Monday, July 27, 2015

I'm still not sure how he made that work


This is definitely one of the hairier cross-wind landings I've seen lately.  It's a KLM Boeing 777 at Schipol Airport in Holland.





I'd say that was just a mite twitchy . . .

Of course, one of the things that makes such landings possible, rather than disasters in the making, is modern undercarriage technology.  Here's a video of a Boeing 767 making a very hard landing at Birmingham in the UK.  Note how the undercarriage absorbs the impact - it's repeated in slow motion near the end of the video to illustrate the point.





That's some pretty good engineering.

Peter

7 comments:

Mike said...

Add "pilot" to the growing list of jobs I could never do.

Old NFO said...

I 'think' the 777 was getting back on centerline... Probably a gust from his right pushed him a bit.
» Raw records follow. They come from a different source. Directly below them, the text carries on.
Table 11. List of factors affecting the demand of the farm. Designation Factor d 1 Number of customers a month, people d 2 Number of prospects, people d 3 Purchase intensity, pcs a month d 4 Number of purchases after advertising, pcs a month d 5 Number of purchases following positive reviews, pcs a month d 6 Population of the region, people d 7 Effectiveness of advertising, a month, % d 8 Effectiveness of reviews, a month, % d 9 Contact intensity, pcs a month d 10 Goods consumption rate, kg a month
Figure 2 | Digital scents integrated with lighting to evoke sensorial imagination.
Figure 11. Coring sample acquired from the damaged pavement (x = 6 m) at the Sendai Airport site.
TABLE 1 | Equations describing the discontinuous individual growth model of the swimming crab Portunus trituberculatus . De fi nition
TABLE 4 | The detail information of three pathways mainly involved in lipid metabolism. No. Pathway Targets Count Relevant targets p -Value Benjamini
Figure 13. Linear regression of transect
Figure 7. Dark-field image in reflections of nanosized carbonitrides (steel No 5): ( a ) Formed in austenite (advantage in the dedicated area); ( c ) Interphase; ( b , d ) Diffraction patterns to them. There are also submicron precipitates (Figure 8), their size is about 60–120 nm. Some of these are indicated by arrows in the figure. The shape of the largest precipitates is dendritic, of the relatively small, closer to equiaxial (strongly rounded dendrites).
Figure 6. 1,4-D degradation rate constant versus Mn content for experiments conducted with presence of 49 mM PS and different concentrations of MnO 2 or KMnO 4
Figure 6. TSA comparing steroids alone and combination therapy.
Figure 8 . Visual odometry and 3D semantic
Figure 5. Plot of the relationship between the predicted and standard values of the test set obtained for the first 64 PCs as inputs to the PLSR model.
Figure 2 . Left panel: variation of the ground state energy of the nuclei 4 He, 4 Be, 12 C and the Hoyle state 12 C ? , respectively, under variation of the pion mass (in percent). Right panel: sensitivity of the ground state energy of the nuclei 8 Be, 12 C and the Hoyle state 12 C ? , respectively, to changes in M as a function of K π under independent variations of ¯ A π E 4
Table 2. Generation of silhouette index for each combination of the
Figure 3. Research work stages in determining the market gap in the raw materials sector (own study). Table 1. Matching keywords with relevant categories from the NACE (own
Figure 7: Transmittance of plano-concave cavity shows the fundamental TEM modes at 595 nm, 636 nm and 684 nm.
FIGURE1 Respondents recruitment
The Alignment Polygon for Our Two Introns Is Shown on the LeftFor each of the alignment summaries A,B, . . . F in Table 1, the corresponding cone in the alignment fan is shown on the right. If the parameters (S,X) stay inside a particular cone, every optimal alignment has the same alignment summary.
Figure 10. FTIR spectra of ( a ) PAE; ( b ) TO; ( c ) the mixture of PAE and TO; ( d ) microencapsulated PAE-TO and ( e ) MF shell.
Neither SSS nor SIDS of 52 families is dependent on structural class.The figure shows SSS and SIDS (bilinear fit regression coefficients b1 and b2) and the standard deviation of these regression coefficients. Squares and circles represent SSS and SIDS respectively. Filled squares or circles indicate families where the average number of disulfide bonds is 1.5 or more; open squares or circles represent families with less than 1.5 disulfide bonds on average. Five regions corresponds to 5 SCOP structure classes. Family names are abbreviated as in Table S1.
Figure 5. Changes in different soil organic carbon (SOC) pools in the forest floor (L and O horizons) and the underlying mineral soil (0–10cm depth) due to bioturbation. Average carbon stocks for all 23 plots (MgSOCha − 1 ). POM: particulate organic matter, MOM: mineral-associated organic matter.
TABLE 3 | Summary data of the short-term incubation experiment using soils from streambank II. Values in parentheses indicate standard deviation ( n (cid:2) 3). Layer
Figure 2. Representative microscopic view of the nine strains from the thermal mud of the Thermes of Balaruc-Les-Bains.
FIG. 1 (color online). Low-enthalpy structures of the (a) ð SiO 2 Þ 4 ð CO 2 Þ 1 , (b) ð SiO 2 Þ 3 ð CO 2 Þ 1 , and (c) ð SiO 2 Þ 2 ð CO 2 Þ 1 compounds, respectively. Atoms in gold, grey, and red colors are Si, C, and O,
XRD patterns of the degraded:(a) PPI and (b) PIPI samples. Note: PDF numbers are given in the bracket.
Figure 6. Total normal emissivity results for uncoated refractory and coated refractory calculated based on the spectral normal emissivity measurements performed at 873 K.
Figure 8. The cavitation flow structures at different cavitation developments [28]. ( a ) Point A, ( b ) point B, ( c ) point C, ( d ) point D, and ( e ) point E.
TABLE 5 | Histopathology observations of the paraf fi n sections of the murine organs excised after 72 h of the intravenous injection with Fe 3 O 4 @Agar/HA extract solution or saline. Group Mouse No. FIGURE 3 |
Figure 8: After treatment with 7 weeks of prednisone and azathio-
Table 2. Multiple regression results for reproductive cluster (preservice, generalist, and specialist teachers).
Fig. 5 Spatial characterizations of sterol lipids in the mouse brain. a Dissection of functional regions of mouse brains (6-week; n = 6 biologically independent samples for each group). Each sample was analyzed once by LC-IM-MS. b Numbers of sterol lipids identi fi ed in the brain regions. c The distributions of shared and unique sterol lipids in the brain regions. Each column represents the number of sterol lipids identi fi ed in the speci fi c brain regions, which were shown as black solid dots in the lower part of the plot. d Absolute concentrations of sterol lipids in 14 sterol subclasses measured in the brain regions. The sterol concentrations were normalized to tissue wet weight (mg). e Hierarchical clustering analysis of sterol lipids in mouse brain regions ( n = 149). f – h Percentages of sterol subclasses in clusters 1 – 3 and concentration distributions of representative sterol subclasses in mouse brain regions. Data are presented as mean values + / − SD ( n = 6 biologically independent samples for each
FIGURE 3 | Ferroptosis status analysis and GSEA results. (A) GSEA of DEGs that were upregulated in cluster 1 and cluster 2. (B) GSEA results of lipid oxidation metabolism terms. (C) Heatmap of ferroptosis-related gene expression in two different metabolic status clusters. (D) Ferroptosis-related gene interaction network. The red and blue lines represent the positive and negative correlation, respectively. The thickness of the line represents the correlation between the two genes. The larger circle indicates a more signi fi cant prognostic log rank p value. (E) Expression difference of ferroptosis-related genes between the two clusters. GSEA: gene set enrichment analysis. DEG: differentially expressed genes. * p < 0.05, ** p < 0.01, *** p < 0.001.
And Oleos and tires have come a LONG way!!!

Rev. Paul said...

I'd still rather see it from the terminal than from a seat in coach.

Uncle Lar said...

That KLM pilot was either very good, very lucky, or both.
It would appear that the plane recovered from a severe tilt and leveled off precisely as the wheels touched down.
Bad hand at the controls or a final surprise gust and that could have gone very wrong indeed.

Mike said...

Rev. Paul,

Amen to that!

Anonymous said...

We used to sit at the end of the long runway at KAMA and watch the B-52s land in high crosswinds. It's a bit like watching a Helio-Courier taxi past in a cross wind: I see it, but I still don't quite believe it. (The landing gear pivots and the nose stays straight.)

LittleRed1

Will said...

LittleRed1:

I'm guessing that the added weight and complexity of the 4 main gear system used on the B-52 is why they aren't seen on airliners. I wonder if there are performance restrictions with their system, that are not obvious?